The little Queen, well aware of her uncle’s unexpressed rebuke but by no means taking it to heart, sped on, though on a less dangerous path, her manner as boyish, free and casual as ever:
‘You have been helping her cause in Denmark and Norway – yes, she told me in the very last letter she wrote. So you were not there when she died? I wish you had been – she had so few friends by her.’
‘I was with her when she fell ill,’ Bothwell answered, ‘but it was not much I could do then to help. We stocked Edinburgh Castle well with provisions for her lying sick there and in a state of siege – plenty of the French peas and figs and medlars she loved, and salted fish from Leith. One of my sailors caught a sea monster and begged leave to send it up stuffed to show the good Queen. I let him. It made her laugh.’
Her daughter laughed too, though at the same moment the tears rushed up into her eyes, chasing that warm flush of pleasure at their meeting. She was suddenly white, sad and drooping all in an instant, and had to turn away her horse to hide the fact that she was crying. This was no Court mourning, it was uncontrollably genuine. But she tossed her head to shake off her sudden sadness, and turned back to him with a smile so brilliant it made the tears still in her eyes shine like jewels. ‘You must come and see me tomorrow,’ she said, ‘and tell me of my mother and all you have done for her. Please do not be modest, it is so tiresome when brave men will not tell the exciting things they have done; I have often had to speak to my uncle the Duc de Guise about it.’
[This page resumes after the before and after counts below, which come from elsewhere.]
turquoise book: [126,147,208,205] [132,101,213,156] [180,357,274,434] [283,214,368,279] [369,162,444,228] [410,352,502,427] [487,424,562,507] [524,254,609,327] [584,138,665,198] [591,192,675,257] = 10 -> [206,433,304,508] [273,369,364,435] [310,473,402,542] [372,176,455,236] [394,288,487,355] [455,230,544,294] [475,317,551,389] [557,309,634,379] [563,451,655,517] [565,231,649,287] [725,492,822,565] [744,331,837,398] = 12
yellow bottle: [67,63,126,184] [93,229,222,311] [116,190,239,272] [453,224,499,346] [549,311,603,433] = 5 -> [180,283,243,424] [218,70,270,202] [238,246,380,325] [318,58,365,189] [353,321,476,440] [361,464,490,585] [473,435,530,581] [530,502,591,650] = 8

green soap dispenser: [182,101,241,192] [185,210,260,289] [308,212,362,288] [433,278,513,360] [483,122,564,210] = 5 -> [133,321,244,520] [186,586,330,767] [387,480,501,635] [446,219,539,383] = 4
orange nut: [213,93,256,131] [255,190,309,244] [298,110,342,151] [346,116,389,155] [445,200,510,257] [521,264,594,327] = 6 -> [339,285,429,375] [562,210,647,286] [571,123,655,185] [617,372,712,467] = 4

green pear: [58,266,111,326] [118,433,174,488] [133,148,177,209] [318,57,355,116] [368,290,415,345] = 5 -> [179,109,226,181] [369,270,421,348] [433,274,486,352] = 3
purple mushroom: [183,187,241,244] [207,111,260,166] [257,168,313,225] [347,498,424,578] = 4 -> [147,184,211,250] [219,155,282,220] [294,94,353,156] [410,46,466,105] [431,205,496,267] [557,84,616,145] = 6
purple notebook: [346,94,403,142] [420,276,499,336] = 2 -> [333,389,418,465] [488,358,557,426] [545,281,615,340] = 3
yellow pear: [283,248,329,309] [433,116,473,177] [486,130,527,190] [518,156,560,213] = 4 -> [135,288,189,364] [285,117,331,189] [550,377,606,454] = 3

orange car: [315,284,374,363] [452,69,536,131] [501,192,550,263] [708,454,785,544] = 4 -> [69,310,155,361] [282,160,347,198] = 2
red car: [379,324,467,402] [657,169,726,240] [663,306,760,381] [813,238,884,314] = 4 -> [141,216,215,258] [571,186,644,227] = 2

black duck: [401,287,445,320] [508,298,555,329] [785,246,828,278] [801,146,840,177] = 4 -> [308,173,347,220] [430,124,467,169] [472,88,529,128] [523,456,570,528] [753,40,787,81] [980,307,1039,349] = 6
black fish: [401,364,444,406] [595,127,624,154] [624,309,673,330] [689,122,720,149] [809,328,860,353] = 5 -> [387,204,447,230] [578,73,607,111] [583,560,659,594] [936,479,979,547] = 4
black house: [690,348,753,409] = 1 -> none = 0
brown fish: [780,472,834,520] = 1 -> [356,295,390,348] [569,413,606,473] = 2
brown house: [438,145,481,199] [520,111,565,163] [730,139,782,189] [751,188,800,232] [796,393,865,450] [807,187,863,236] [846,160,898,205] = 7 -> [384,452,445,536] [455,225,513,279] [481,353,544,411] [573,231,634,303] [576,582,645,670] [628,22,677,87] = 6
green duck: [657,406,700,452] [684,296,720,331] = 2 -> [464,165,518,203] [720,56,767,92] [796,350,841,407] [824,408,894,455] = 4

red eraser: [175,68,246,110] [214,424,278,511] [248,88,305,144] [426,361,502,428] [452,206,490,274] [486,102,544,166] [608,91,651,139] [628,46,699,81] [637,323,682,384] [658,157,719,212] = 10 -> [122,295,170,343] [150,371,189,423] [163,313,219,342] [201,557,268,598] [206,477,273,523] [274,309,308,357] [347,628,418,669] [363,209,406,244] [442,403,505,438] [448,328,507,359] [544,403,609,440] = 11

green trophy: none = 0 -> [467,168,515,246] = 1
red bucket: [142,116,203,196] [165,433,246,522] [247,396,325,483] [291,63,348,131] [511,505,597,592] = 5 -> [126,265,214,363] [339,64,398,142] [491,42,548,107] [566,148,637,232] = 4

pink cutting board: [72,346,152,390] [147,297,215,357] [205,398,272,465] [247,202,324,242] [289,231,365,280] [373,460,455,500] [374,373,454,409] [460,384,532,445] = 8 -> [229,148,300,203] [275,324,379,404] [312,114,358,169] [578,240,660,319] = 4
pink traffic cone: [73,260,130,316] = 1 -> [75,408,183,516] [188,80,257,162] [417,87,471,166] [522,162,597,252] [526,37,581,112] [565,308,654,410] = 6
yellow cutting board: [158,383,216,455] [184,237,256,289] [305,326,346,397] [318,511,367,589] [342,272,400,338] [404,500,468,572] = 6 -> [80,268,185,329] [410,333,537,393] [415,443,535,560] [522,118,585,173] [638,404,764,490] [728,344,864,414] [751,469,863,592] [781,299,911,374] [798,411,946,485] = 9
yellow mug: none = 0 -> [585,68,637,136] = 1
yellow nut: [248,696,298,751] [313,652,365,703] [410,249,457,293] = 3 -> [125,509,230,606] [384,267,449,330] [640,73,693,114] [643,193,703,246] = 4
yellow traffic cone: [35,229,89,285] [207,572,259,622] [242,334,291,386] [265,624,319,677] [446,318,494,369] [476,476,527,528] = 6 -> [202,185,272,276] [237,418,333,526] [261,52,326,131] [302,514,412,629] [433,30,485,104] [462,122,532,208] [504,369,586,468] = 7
It was certainly the first time James Hepburn had ever been asked not to be modest, and the bold laugh he gave showed it.
‘Madam, your request has done so much to overcome my modesty that I shall swagger for the rest of my life.’
The smile she now flashed at him from under her long eyelids was full of amusement. ‘Do not put your nature to too severe a strain, my lord. It is dangerous to change the course of one’s life too abruptly!’
Damn her, had her mother said he was a boaster? He felt himself flushing, not under the girl’s merry glance, but under the
subtle eyes of the Cardinal.
He’d
never trust this girl to the ‘Pope of France’! He knew what priests were like – he had not been brought up by his great-uncle, the Bishop of Spynie, for nothing. He had once heard him coyly confessing after dinner to a round dozen of mistresses, and seven of them other men’s wives.
He could make friends with the Queen in spite of that flick of mockery, indeed it acted like a spur, but her uncle was leading her away and here came her ‘husband’, wan, puffy, woe-begone.
‘Marie, where were you? I lost sight of you – but all the rest lost sight of me,’ King François added in quick determination to prove himself the leader.
Nor would she disprove it. ‘You have tired them all out, sir,’ she said. ‘And look at your poor Bayard, he is sweating all over,’ but as she said the tactful words, her eyes widened in frightened question on that bluish distorted face.
‘François! Are you well?’ she asked.
‘Of course I am well. For the love of heaven, don’t pretend that I am ill again,’ the boy answered pettishly.
They rode on together, the Cardinal beside them. Just before the trees swallowed them up, the Queen turned to wave her hunting-crop to Bothwell, and with it the little feathered hat crumpled in her hand. He heard King François say, ‘Who is that?’ in his rather nasal thick voice that sounded like a perpetual cold in the head, and the Queen’s answer, clear as the note of a bird, ‘A faithful servant of my mother’s,’ all very right and proper; and then the green and golden beech trees hid from his sight that pair of royal children, the one so sick and sorry, the other – but here Bothwell’s admiration took a form very unusual in him when dealing with a woman. ‘By the faith of my body, it is a pity that one was not born a boy!’